Rebuilding Eagle, My Website’s CMS
My website is growing, not in terms of views, because I’m not aware of that. Maybe I should add some non-intrusive analytics. Anyways, it’s growing in terms of functionality. However, since I’m using a static website generator, it makes it complicated to add some interactive functionalities.
One of those features is ActivityPub. ActivityPub is, in the words of the spec:
The ActivityPub protocol is a decentralized social networking protocol based upon the ActivityStreams 2.0 data format. It provides a client to server API for creating, updating and deleting content, as well as a federated server to server API for delivering notifications and content.
I have tried to build complete support for ActivityPub in the website before, but it didn’t succeed and I ended up just removing it instead of fixing it. In the meanwhile, I thought about creating a Pleroma instance, but what’s the point? I already have a section for micro posts. Thus, the website itself should be able to interact with the “outside world”. By outside world, I mean all the other ActivityPub servers, such as all Pleroma and Mastodon instances.
Another feature I want to support is search. Why? “Can’t you just use Google’s site search?”, you ask. Yes, I could, but it wouldn’t be as great, nor as updated. Also, by implementing my custom search for this website, I could use some engine that allowed for fancy filters.
Right now, my website already supports Micropub and Webmentions, so it’s kind of interactive already, despite being static. It is simply rebuilt every time. Thanks to Hugo, the static website generator I use, that is quite a fast process (2 seconds ±).
So my idea is not to create a full-blown CMS, just like @jlelse is doing, but to create a wrapper around Hugo.
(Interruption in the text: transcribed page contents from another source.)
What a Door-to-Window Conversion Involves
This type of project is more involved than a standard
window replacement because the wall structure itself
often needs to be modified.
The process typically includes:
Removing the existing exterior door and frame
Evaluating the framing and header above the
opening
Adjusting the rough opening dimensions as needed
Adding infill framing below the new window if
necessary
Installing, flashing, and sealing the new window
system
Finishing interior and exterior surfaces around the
Well, if we consider a CMS to be literally a ‘Content Management System’, then that’s what I want to build, but the generation of pages will still be done by Hugo.
I can see two main advantages: 1. I can focus on the functionality I want to build without having to worry about template parsing and all that - just keep it as it is! - and; 2. the static result can still be hosted in IPFS or any other decentralized shared file system.
This is not the first time I think about building my own CMS though. I had the same thoughts during quarantine, a few months ago, but ended up not implementing anything. Right now, I managed to move my old API from Node.js to Go and I’m quite happy with the result.
I managed to migrate the Micropub, Webmentions and all other services I had to the new Go system. And… I just hope everything is working. I tested it thoroughly on a testing domain and it seemed fine and fixed all te bugs I could find. I’m pretty sure more will show up soon, but that’s something for another day!
With this change, I managed to implement search! I am using a search engine called MeiliSearch, which is built in Rust, and blazing fast. Just try it out! I didn’t implement the “update results while typing thing” so you need to press the button. It works! And it is fast!
In the future, I want to fully support ActivityPub though. I still need to implement my Inbox to make it fully work! Well… I know this was a different post than the other days, but I hope you enjoyed it!